YOLOv3 is a more advanced deep learning system than Faster R-CNN. When using standard datasets, YOLOv3 works better, but it is not very good in the defect detection of this paper. The experimental data in some reference [
19] also proves at this point,
Table 10 shows that there are more defects detected on pit, and the breach, abrasion and scratch images are better, but the accuracy of abrasion detection involving a large number of small points is not high. The R-FCN test results are exactly the opposite. We just analysis some reason between Faster R-CNN and YOLOv3. Reason analysis:(a) YOLOv3 input image is a fixed image of 416 × 416 resolution, Faster R-CNN input image size is variable and much smaller than 416 × 416, so when extracting features, small targets like pits and small dots can easily lose useful information for inputting large images. Dimmed small images are not easy to lose useful information; (b) YOLOv3 requires a large number of training samples, and Faster R-CNN does not require a large number of training samples, so under the same sample quantity conditions, when Faster R-CNN achieves good results, YOLOv3 is not as good as Faster R-CNN.
Certainly, over-fitting must be considered, to prove the model for comparison in the project is the comparable one. The reasons of over-fitting of deep learning include training sample quantity, model and match between the two, etc. Because the training sample quantity is fixed for comparability, so a suitable model has to be selected. To prevent over-fitting, a suitable model is generated by adjusting net architecture, early stopping, regularization and adding noise, etc. But the image and YOLOv3 (YOLOv3 is from another mature trademark recognition project) are fixed, that means, early stopping is a good choice.
In order to select a suitable model, the early stop strategy is applied in YOLOv3 training.

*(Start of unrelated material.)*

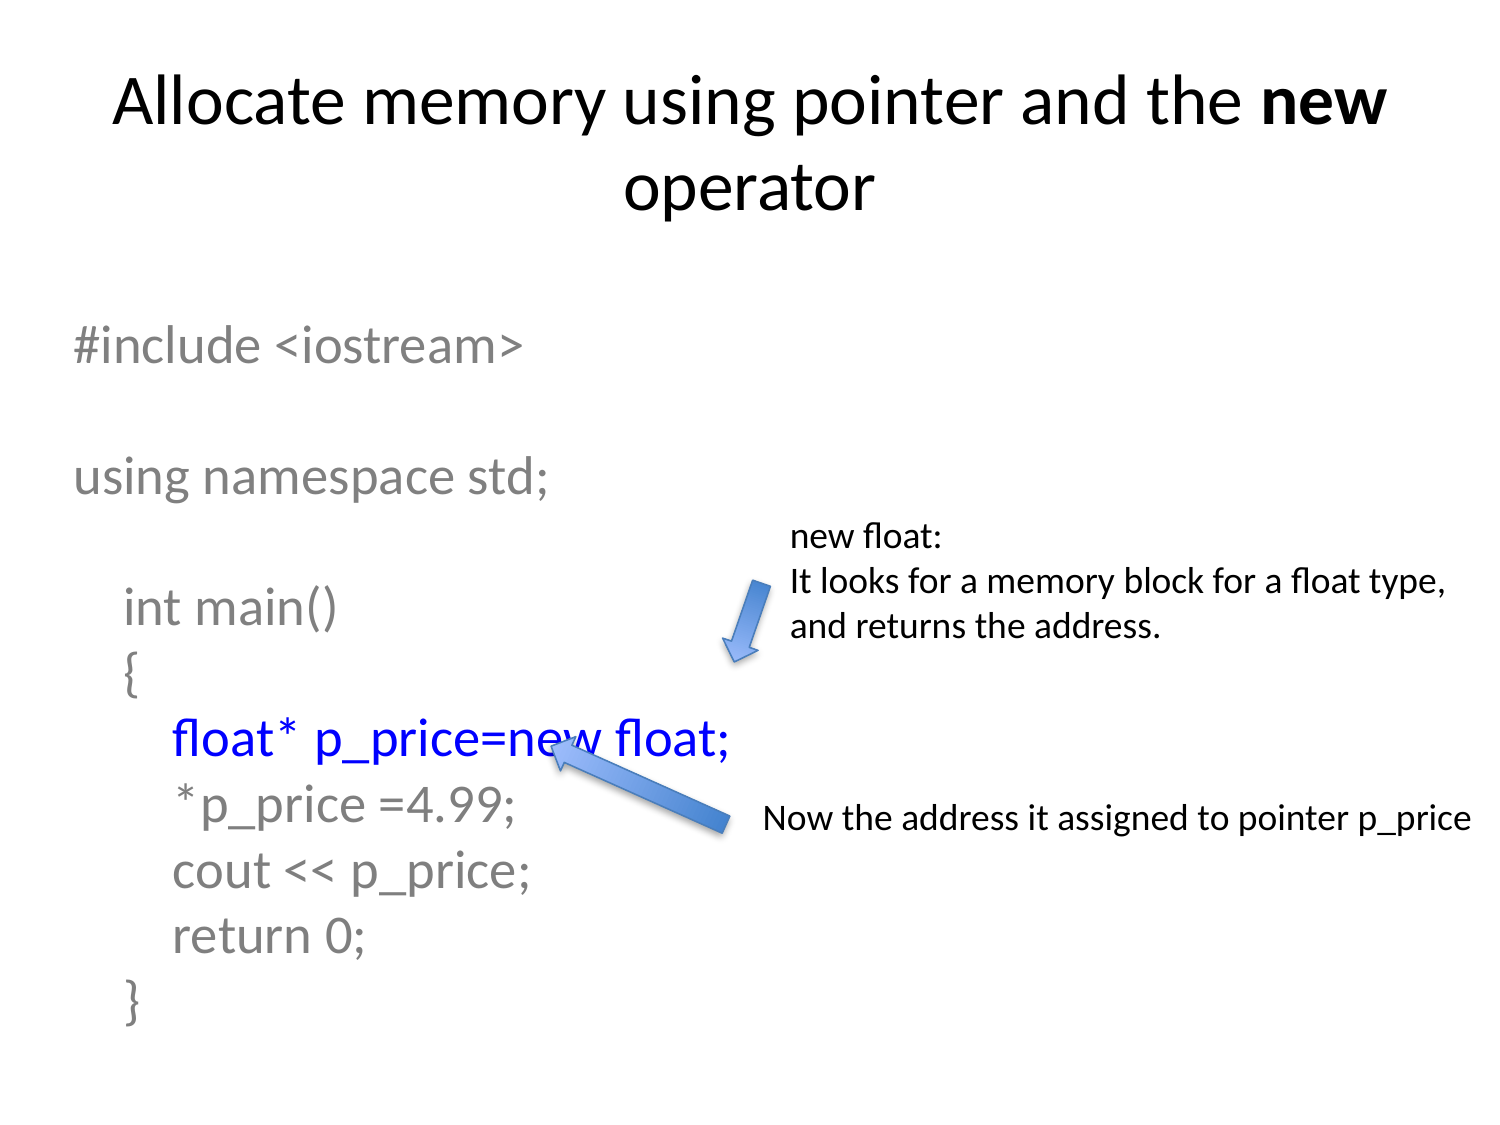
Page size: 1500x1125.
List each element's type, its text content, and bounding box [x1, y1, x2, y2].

Figure 22 shows accuracy, precision and recall of YOLOv3 base on different training rounds. It shows, when the training rounds is increase, the accuracy, precision and recall will gradually stabilize. In fact, on the project, involving simple geometric images (e.g., pits) and complex geometric images (e.g., abrasion), with the increase of training rounds, a fewer simple geometric images that can’t be detected, complex geometric images can be detected, but the repetition rate and error rate of detection is higher. These problems are out of the scope of this paper.
In addition, in order to determine whether the models used for comparison are significantly over-fitted, the cross-validation is usually adopted, i.e., the training data set is used for testing. The result shows that the accuracy, precision and recall tested using the training image is better than the test results with non-training data. Because of the line scan defect image is very different from civil image, so cross-validation can’t be used as a basis for judgment.